=== ACTION ITEM A ===
According to the Ngorongoro Crater text, why is Ngorongoro a conservation area rather than a National Park?

Wednesday, December 21, 2011

Tanzania Odyssey Part II – Ngorongoro Crater

We bid goodbye to Oliver’s and Tarangire in the morning as our Asilia driver drove us to the Manyara airstrip to be greeted by our new guide/driver from & Beyond. From the airstrip it was a 45-min drive to the Ngorongoro Nature Reserve.

I first heard about the crater from a good friend who worked for a South African bank. Based in London, he makes frequent business trips to Johannesburg and every time he goes he always plans a mini-safari to tag on to the end of the trip. Many years ago he told us about this crater that was on his next must-see list. That conversation stuck with me so when I researched for this trip I made it a point to include it in our itinerary.

Unlike Tarangire, Ngorongoro is a conservation area, not a National Park, because the indigenous Maasai people still live and herd inside and around the crater. There is no lodging inside the crater, but the lodge we are headed to, Ngorongoro Crater Lodge, sits on the rim of the crater, with a sweeping view of the crater floor.

=== ACTION ITEM B ===
Count the lines in the rows below that contain the string "image", and reply with that number alone.

=== Saved entries ===
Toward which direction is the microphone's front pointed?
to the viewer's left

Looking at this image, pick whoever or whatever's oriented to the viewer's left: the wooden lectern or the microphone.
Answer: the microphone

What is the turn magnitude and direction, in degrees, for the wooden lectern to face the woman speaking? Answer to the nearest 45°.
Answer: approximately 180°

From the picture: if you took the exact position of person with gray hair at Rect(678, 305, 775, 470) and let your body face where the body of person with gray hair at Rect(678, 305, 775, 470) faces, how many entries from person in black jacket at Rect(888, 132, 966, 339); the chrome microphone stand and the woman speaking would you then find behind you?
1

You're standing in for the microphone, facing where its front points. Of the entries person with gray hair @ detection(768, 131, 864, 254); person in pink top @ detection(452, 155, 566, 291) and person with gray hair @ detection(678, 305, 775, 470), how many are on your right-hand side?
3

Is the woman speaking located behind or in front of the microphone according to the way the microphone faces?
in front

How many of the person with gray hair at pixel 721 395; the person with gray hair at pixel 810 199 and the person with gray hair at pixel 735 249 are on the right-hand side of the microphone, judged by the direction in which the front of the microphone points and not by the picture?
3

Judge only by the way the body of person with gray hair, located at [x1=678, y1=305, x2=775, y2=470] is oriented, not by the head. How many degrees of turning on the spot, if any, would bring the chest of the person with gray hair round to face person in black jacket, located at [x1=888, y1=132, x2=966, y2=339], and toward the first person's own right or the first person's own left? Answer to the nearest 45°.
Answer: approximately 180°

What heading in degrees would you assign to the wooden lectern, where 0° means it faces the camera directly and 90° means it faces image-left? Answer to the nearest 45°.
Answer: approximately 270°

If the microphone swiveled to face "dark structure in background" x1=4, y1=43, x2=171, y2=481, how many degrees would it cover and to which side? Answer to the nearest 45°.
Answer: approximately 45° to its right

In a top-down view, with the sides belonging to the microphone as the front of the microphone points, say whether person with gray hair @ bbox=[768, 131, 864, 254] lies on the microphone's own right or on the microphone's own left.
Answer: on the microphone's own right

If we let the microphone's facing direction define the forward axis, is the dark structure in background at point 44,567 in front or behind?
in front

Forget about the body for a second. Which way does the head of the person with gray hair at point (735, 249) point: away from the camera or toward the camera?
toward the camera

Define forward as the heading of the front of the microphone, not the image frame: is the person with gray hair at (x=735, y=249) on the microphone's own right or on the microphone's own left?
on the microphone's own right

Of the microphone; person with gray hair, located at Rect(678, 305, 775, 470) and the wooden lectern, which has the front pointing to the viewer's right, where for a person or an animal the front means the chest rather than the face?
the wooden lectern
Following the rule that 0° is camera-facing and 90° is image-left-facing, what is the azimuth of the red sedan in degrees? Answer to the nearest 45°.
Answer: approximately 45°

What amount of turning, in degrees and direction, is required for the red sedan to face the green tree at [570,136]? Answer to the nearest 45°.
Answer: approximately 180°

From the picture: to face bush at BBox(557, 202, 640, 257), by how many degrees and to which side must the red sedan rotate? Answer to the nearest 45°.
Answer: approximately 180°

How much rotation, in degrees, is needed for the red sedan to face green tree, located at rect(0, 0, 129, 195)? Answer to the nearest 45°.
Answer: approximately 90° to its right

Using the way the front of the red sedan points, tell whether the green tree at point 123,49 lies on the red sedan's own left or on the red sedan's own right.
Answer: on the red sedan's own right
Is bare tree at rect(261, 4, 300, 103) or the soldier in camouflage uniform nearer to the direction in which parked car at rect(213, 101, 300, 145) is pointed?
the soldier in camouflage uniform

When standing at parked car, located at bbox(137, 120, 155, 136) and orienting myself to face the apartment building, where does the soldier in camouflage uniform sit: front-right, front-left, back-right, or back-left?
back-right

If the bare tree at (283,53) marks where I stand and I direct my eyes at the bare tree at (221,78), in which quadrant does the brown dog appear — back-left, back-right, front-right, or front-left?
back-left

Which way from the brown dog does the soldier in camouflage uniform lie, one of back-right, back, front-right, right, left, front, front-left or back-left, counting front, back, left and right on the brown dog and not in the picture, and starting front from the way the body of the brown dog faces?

=== RESPONSE AREA A ===
Because the indigenous Maasai people still live and herd inside and around the crater.

=== RESPONSE AREA B ===
4